[tf.data] Adding microbenchmark for control flow lowering.

PiperOrigin-RevId: 306781111
Change-Id: Ic34f5ae3a026cc5636b7572961018bed461ac31c
diff --git a/tensorflow/python/data/benchmarks/benchmark_base.py b/tensorflow/python/data/benchmarks/benchmark_base.py
index 40a8c61..1e1a716 100644
--- a/tensorflow/python/data/benchmarks/benchmark_base.py
+++ b/tensorflow/python/data/benchmarks/benchmark_base.py
@@ -31,7 +31,12 @@
 class DatasetBenchmarkBase(test.Benchmark):
   """Base class for dataset benchmarks."""
 
-  def run_benchmark(self, dataset, num_elements, iters=1, warmup=True):
+  def run_benchmark(self,
+                    dataset,
+                    num_elements,
+                    iters=1,
+                    warmup=True,
+                    apply_default_optimizations=False):
     """Benchmarks the dataset.
 
     Runs the dataset `iters` times. In each iteration, the benchmark measures
@@ -43,6 +48,8 @@
         iteration.
       iters: Number of times to repeat the timing.
       warmup: If true, warms up the session caches by running an untimed run.
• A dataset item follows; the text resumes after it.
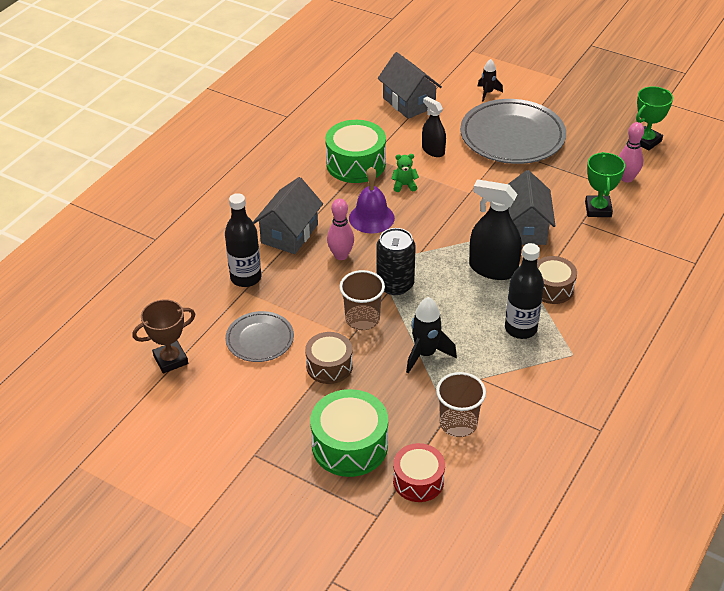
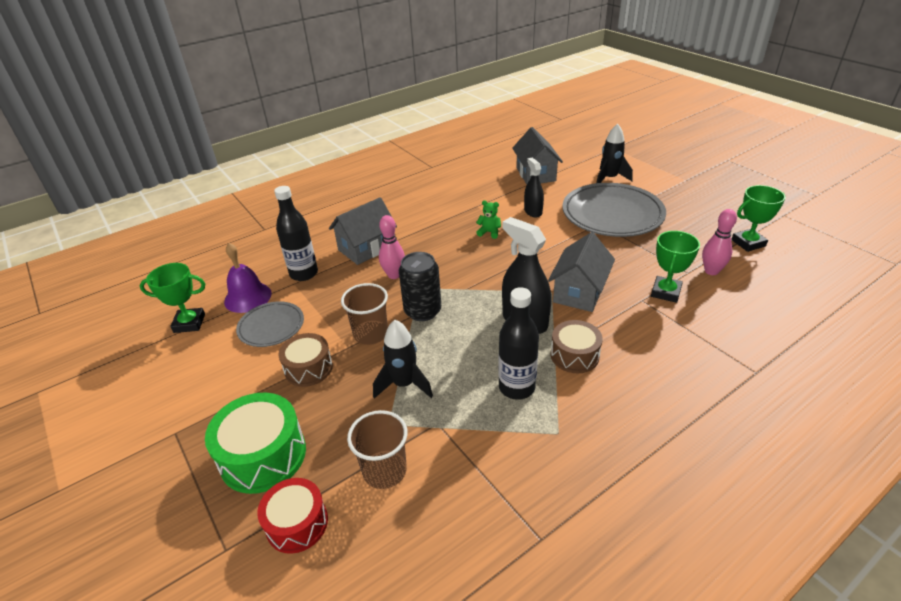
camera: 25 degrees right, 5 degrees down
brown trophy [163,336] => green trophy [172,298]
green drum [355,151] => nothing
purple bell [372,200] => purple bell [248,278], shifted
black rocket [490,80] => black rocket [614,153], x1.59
+      apply_default_optimizations: Determines whether default optimizations
+        should be applied.
 
     Returns:
       A float, representing the per-element wall time of the dataset in seconds.
@@ -50,7 +57,8 @@
       to go through `num_elements` elements, divided by `num_elements.`
     """
     options = dataset_ops.Options()
-    options.experimental_optimization.apply_default_optimizations = False
+    options.experimental_optimization.apply_default_optimizations = (
+        apply_default_optimizations)
     dataset = dataset.with_options(options)
     # NOTE: We use `dataset.skip()` to perform the iterations in C++, avoiding
     # the overhead of multiple `session.run()` calls. Note that this relies on
@@ -82,9 +90,11 @@
                                name,
                                iters=5,
                                extras=None,
-                               warmup=True):
+                               warmup=True,
+                               apply_default_optimizations=False):
     # Measure the per-element wall time.
-    wall_time = self.run_benchmark(dataset, num_elements, iters, warmup)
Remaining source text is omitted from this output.